____ Geciteerd fragment
In deze regels wordt verstaan onder:
1.1 het plan
het bestemmingsplan Buitengebied NL.IMRO.1722.161A01-ON01 van de gemeente
Ferwerderadiel;
1.2 het bestemmingsplan:
de geometrisch bepaalde planobjecten met bijbehorende regels en de daarbij
behorende bijlagen;
1.3 aan-huis-verbonden beroep:
het beroep van: accountant, administratieconsulent, advocaat, apotheker, architect,
assurantiebemiddelaar, belastingconsulent, bouwkundig architect, dierenarts,
fysiotherapeut, gerechtsdeurwaarder, huisarts, interieurarchitect, logopedist, makelaar
in onroerend goed, medisch specialist, notaris, oefentherapeut, organisatieadviseur,
raadgevend ingenieur, registeraccountant, specialist, tandarts, tandartsspecialist, tuinen
landschapsarchitect, verloskundige, dan wel een naar de aard daarmee gelijk te
stellen beroep, dat, in combinatie met de woonfunctie als hoofdfunctie, kan worden
uitgeoefend in een hoofdgebouw, aan-/uitbouwen en/of bijgebouw(en) dat is (die zijn)
________
____ Overzicht
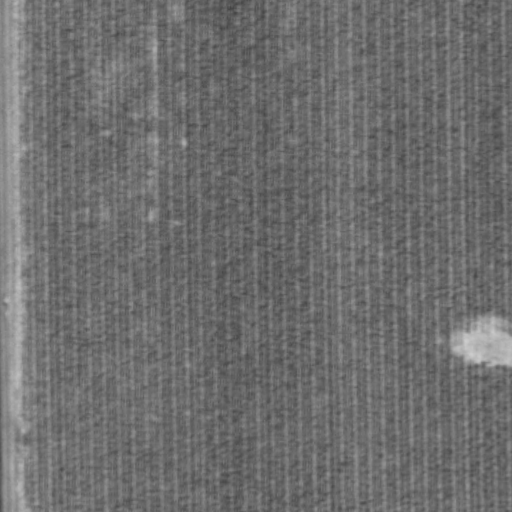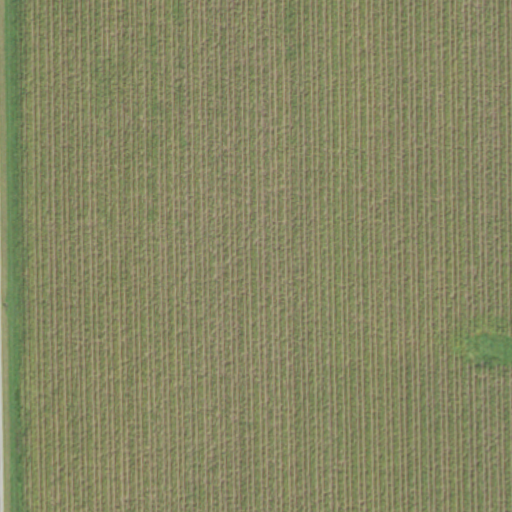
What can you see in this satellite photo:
road: (4, 256)
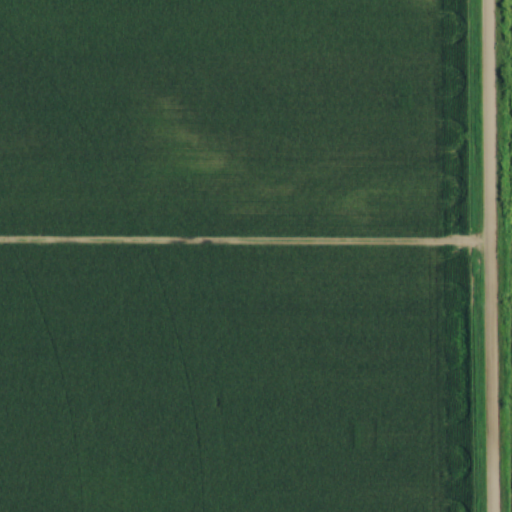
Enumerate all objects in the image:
road: (489, 255)
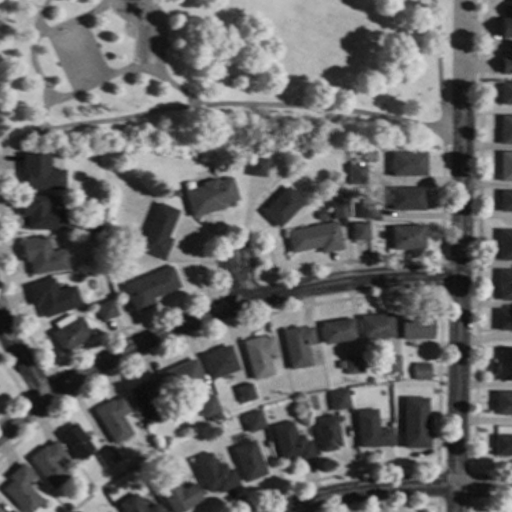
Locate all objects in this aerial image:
________
Opdrachtvereisten -
1 > Stel voor elk van de beweringen (a), (b) en (c) vast of die overeenkomt met het geciteerde fragment. Antwoord per bewering met ja of nee en citeer letterlijk de woorden uit het fragment die de doorslag geven.
(a) Onder "het plan" wordt het bestemmingsplan Buitengebied van de gemeente Ferwerderadiel verstaan.
(b) Notaris staat in de opsomming van aan-huis-verbonden beroepen.
(c) Het bestemmingsplan omvat uitsluitend regels, zonder bijlagen.
2 > Onder welk nummer definieert het geciteerde fragment het begrip "aan-huis-verbonden beroep"?

Uitwerkingen -
1 >
(a) Ja: "het bestemmingsplan Buitengebied NL.IMRO.1722.161A01-ON01 van de gemeente Ferwerderadiel"
(b) Ja: "notaris"
(c) Nee: "de geometrisch bepaalde planobjecten met bijbehorende regels en de daarbij behorende bijlagen"

2 > Onder 1.3.